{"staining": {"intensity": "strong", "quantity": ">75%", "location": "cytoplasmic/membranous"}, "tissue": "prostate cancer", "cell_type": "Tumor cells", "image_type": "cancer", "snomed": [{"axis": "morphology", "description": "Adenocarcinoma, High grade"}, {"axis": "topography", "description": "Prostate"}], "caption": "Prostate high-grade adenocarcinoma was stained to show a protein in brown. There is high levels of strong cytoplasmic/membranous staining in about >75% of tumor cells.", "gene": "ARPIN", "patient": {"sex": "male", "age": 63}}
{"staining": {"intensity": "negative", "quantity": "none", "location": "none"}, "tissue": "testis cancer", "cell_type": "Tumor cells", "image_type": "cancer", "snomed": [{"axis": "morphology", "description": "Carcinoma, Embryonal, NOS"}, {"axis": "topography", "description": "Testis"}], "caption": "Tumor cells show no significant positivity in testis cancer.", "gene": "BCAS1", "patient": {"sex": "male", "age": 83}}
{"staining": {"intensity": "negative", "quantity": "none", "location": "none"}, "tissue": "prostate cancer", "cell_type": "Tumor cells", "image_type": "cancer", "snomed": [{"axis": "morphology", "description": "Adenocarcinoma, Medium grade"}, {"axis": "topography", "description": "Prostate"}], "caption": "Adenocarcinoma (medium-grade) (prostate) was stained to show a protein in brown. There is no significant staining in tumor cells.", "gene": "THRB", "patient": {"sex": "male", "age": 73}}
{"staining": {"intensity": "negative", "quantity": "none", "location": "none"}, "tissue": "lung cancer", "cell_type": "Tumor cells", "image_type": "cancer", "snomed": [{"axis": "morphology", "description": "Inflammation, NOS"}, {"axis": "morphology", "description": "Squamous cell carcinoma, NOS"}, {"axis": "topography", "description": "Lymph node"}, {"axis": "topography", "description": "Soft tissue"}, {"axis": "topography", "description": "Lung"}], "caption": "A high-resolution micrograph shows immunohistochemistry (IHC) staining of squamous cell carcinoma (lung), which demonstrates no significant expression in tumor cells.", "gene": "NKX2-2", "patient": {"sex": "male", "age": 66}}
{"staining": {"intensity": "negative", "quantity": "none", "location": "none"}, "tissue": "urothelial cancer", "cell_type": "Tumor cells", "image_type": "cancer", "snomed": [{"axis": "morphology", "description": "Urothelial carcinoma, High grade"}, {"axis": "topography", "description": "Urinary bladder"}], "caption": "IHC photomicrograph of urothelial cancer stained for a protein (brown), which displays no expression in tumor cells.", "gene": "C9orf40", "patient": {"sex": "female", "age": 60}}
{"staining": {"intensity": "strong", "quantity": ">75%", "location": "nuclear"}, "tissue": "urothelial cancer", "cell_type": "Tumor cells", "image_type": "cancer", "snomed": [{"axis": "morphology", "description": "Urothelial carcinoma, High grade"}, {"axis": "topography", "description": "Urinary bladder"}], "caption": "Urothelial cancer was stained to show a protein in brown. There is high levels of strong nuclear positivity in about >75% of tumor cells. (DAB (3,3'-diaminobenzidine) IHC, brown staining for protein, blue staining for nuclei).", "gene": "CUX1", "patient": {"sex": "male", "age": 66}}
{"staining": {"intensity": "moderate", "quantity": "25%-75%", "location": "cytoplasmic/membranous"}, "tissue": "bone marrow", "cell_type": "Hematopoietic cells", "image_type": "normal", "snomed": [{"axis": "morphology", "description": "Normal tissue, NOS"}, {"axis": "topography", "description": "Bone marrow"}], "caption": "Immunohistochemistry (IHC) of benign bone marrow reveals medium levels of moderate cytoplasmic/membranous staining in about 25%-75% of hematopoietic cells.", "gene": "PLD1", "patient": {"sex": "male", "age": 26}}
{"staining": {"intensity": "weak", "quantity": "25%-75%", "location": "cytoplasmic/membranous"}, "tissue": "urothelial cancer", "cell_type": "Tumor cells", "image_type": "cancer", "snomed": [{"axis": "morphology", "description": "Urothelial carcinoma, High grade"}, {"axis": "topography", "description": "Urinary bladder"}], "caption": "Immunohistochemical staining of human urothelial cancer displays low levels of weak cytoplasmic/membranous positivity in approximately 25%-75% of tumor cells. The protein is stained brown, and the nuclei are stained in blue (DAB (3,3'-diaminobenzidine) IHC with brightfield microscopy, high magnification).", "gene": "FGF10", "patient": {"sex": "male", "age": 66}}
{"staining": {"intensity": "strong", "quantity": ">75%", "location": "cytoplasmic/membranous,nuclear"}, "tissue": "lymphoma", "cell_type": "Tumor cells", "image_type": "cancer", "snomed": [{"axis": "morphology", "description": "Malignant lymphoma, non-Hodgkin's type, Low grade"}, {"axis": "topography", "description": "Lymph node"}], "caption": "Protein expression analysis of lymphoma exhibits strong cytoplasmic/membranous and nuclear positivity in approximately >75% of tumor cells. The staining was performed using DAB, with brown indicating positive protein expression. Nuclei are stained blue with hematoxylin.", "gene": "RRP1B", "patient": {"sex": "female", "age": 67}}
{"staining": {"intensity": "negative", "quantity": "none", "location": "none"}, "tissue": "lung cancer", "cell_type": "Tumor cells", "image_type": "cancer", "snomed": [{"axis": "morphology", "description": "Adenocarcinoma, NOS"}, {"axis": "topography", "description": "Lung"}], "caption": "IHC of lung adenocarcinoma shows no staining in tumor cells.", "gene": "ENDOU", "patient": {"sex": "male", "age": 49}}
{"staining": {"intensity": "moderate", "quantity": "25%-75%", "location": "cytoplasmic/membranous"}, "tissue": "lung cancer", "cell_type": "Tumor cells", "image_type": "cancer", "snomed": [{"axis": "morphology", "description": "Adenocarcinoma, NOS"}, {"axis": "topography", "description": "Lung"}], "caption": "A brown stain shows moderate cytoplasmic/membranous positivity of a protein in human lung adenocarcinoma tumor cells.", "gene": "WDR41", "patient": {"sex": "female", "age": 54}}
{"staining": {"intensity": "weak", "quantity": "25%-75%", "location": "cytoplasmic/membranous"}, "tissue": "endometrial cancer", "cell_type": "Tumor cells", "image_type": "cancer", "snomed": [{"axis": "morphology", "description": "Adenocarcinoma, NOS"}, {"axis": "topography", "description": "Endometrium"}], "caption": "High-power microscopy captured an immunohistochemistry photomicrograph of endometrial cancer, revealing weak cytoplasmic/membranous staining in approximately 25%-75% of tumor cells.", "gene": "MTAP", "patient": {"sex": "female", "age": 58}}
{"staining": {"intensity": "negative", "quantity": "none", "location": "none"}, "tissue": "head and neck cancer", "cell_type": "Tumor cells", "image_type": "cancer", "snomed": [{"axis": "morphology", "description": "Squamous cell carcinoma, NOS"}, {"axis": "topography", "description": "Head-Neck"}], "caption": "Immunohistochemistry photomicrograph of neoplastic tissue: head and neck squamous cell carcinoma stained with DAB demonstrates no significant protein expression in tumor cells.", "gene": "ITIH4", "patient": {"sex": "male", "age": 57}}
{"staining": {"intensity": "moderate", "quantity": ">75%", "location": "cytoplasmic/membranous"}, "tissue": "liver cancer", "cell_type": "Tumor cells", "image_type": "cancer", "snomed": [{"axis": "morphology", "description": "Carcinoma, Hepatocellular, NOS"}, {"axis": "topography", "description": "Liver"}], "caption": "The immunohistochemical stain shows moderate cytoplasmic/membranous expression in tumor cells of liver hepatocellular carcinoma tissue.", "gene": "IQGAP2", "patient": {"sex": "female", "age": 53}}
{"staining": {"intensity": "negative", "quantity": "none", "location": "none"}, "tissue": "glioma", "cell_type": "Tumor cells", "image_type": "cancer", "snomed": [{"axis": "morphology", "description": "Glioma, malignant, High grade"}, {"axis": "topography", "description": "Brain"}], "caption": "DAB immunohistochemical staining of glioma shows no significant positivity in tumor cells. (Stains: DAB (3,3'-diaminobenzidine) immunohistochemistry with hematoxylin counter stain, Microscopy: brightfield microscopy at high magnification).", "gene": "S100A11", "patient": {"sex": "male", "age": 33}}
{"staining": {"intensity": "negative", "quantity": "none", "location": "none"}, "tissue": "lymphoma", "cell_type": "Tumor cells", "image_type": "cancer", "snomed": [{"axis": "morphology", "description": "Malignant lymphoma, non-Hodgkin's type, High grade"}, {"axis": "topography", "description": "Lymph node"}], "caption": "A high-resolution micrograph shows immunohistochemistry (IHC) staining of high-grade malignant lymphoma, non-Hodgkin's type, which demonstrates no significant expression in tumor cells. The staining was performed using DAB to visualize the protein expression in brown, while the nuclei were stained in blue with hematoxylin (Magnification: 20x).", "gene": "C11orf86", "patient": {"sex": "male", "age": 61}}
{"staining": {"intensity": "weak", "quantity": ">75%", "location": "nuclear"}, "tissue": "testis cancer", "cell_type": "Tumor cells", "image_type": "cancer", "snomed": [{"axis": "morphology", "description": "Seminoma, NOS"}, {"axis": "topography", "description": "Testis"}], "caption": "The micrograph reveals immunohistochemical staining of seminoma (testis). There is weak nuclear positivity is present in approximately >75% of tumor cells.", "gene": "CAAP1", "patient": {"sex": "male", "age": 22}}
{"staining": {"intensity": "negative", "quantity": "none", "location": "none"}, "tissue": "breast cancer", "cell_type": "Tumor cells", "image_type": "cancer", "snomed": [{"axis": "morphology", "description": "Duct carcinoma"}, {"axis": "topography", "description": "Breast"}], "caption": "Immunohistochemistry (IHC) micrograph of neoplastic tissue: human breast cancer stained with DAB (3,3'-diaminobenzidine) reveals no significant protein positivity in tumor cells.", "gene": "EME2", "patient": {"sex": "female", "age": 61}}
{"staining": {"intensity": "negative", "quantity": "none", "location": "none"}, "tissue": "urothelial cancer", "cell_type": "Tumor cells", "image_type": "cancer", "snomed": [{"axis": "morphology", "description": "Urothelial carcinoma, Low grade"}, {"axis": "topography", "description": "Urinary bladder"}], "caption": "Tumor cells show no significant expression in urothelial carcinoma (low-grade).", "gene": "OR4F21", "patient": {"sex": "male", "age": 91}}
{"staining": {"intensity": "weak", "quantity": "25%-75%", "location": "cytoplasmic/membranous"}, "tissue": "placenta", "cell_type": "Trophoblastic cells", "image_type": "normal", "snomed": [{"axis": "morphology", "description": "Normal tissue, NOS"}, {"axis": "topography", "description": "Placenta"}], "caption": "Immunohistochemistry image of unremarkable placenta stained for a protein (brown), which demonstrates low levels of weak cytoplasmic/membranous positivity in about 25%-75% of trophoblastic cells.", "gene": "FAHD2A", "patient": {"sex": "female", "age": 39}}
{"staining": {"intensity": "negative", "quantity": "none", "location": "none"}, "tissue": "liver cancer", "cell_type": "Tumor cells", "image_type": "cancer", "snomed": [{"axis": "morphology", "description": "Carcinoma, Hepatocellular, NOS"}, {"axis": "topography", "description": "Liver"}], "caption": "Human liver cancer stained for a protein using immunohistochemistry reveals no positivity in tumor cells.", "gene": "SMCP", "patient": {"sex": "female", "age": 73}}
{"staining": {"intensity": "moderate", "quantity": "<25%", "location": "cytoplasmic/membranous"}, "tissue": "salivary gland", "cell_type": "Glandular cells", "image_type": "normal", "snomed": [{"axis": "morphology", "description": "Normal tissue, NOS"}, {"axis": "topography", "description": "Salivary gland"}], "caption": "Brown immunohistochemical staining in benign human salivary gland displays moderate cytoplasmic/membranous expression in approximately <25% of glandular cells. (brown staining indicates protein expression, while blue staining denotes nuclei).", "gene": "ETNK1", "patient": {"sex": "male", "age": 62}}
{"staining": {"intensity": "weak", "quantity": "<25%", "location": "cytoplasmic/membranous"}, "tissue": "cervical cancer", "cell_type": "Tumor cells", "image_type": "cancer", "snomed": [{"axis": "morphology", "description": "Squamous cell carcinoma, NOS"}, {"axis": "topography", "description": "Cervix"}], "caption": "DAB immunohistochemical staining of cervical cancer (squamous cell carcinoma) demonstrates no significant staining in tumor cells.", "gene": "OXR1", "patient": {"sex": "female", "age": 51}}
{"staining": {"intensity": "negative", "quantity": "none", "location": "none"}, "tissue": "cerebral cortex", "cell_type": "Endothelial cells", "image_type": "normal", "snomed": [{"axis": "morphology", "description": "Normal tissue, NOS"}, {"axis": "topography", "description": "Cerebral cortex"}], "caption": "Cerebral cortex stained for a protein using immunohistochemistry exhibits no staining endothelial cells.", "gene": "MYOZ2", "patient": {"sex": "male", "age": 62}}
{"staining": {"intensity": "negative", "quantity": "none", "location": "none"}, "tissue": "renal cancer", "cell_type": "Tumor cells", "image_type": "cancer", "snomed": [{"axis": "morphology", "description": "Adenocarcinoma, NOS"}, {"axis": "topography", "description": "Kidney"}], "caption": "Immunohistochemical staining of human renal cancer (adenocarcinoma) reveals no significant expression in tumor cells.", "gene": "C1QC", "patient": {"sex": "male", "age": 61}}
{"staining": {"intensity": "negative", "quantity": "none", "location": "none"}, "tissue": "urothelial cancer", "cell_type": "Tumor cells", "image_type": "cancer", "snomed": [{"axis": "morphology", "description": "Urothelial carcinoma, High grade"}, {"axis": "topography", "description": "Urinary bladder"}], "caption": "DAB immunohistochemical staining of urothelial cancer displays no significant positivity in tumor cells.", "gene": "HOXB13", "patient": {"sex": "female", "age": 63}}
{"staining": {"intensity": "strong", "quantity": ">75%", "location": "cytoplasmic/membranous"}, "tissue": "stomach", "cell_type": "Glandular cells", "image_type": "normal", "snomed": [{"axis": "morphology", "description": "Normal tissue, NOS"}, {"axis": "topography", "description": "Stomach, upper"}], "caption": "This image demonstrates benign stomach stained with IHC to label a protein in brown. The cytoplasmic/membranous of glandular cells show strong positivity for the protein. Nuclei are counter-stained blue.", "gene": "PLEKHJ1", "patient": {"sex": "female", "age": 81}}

● ● ● ●

[What you should do] In the lines above, locate the string "photomicrograph". Copy every line where it occurs.

[Expected answer]
{"staining": {"intensity": "negative", "quantity": "none", "location": "none"}, "tissue": "urothelial cancer", "cell_type": "Tumor cells", "image_type": "cancer", "snomed": [{"axis": "morphology", "description": "Urothelial carcinoma, High grade"}, {"axis": "topography", "description": "Urinary bladder"}], "caption": "IHC photomicrograph of urothelial cancer stained for a protein (brown), which displays no expression in tumor cells.", "gene": "C9orf40", "patient": {"sex": "female", "age": 60}}
{"staining": {"intensity": "weak", "quantity": "25%-75%", "location": "cytoplasmic/membranous"}, "tissue": "endometrial cancer", "cell_type": "Tumor cells", "image_type": "cancer", "snomed": [{"axis": "morphology", "description": "Adenocarcinoma, NOS"}, {"axis": "topography", "description": "Endometrium"}], "caption": "High-power microscopy captured an immunohistochemistry photomicrograph of endometrial cancer, revealing weak cytoplasmic/membranous staining in approximately 25%-75% of tumor cells.", "gene": "MTAP", "patient": {"sex": "female", "age": 58}}
{"staining": {"intensity": "negative", "quantity": "none", "location": "none"}, "tissue": "head and neck cancer", "cell_type": "Tumor cells", "image_type": "cancer", "snomed": [{"axis": "morphology", "description": "Squamous cell carcinoma, NOS"}, {"axis": "topography", "description": "Head-Neck"}], "caption": "Immunohistochemistry photomicrograph of neoplastic tissue: head and neck squamous cell carcinoma stained with DAB demonstrates no significant protein expression in tumor cells.", "gene": "ITIH4", "patient": {"sex": "male", "age": 57}}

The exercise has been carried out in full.